◆ Stored data entries:

_ _ _

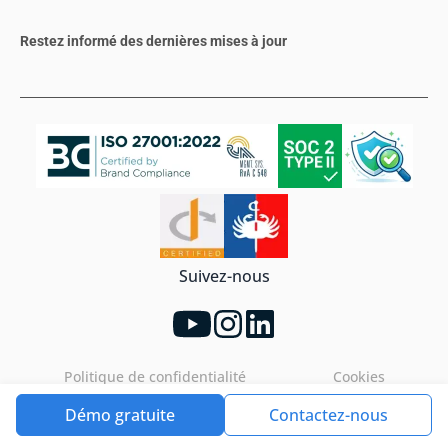
Restez informé des dernières mises à jour
Suivez-nous
Politique de confidentialité
Cookies
Démo gratuite
Contactez-nous
Tools4ever©2026. All rights reserved.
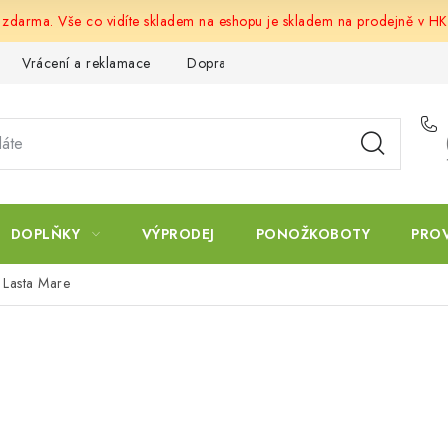
u zdarma. Vše co vidíte skladem na eshopu je skladem na prodejně v HK
Vrácení a reklamace
Doprava a platba
Obchodní podmín
DOPLŇKY
VÝPRODEJ
PONOŽKOBOTY
PRO
y Lasta Mare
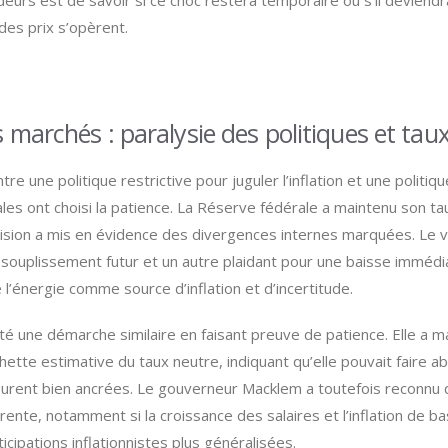
deurs est de savoir si ce choc restera temporaire ou s’il deviend
 des prix s’opèrent.
s marchés : paralysie des politiques et tau
re une politique restrictive pour juguler l’inflation et une polit
ales ont choisi la patience. La Réserve fédérale a maintenu son t
décision a mis en évidence des divergences internes marquées. Le v
ouplissement futur et un autre plaidant pour une baisse immédi
l’énergie comme source d’inflation et d’incertitude.
 une démarche similaire en faisant preuve de patience. Elle a ma
urchette estimative du taux neutre, indiquant qu’elle pouvait faire
meurent bien ancrées. Le gouverneur Macklem a toutefois reconnu
ente, notamment si la croissance des salaires et l’inflation de ba
icipations inflationnistes plus généralisées.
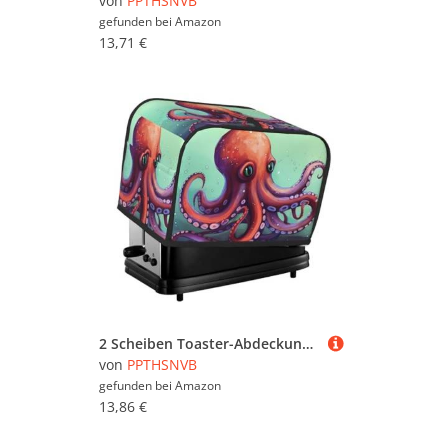
von
PPTHSNVB
gefunden bei
Amazon
13,71 €
2 Scheiben Toaster-Abdeckung mit Taschen und Griff oben, kleine Brotbackmaschinen-Abdeckungen, niedlicher Oktopus, Küche, kleine Geräte, waschbar, universelle Ofenabdeckungen
von
PPTHSNVB
gefunden bei
Amazon
13,86 €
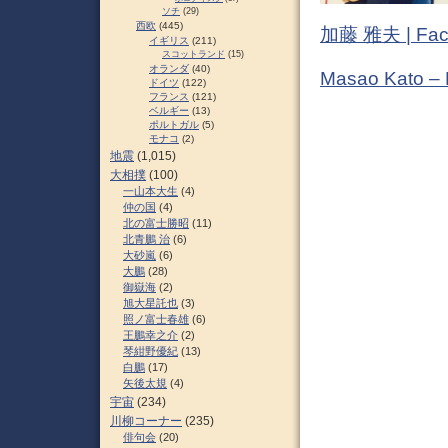
ソチ
(29)
西欧
(445)
加藤 雅夫 | Fac
イギリス
(211)
スコットランド
(15)
オランダ
(40)
Masao Kato –
ドイツ
(122)
フランス
(121)
ベルギー
(13)
ポルトガル
(5)
モナコ
(2)
地震
(1,015)
大相撲
(100)
一山本大生
(4)
仲の国
(4)
北の富士勝昭
(11)
北青鵬 治
(6)
大砂嵐
(6)
大鵬
(28)
御嶽海
(2)
旭大星託也
(3)
照ノ富士春雄
(6)
王鵬幸之介
(2)
琴紺野優紀
(13)
白鵬
(17)
矢後太規
(4)
宇宙
(234)
川柳コーナー
(235)
俳句会
(20)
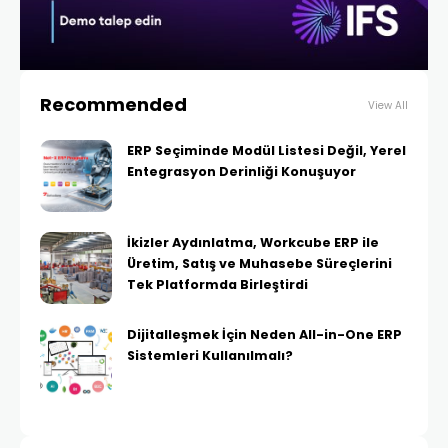
Recommended
View All
ERP Seçiminde Modül Listesi Değil, Yerel
Entegrasyon Derinliği Konuşuyor
İkizler Aydınlatma, Workcube ERP ile
Üretim, Satış ve Muhasebe Süreçlerini
Tek Platformda Birleştirdi
Dijitalleşmek İçin Neden All-in-One ERP
Sistemleri Kullanılmalı?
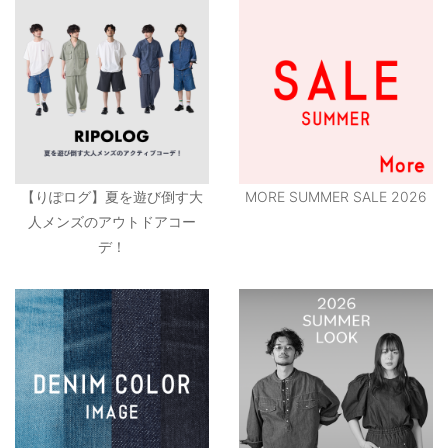
【りぽログ】夏を遊び倒す大
MORE SUMMER SALE 2026
人メンズのアウトドアコー
デ！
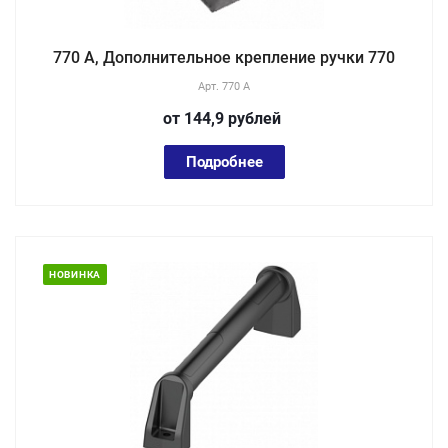
770 А, Дополнительное крепление ручки 770
Арт.
770 А
от 144,9
руб
лей
Подробнее
НОВИНКА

_ _ _

◆ Task brief:
Turn the lines from the start of the items through the line containing "Tools4ever©2026. All rights reserved." into a numbered list, skipping blank lines and including both ends. Leave the pictures out of your answer.

◆ Solution to the exercise:
1. Restez informé des dernières mises à jour
2. Suivez-nous
3. Politique de confidentialité
4. Cookies
5. Démo gratuite
6. Contactez-nous
7. Tools4ever©2026. All rights reserved.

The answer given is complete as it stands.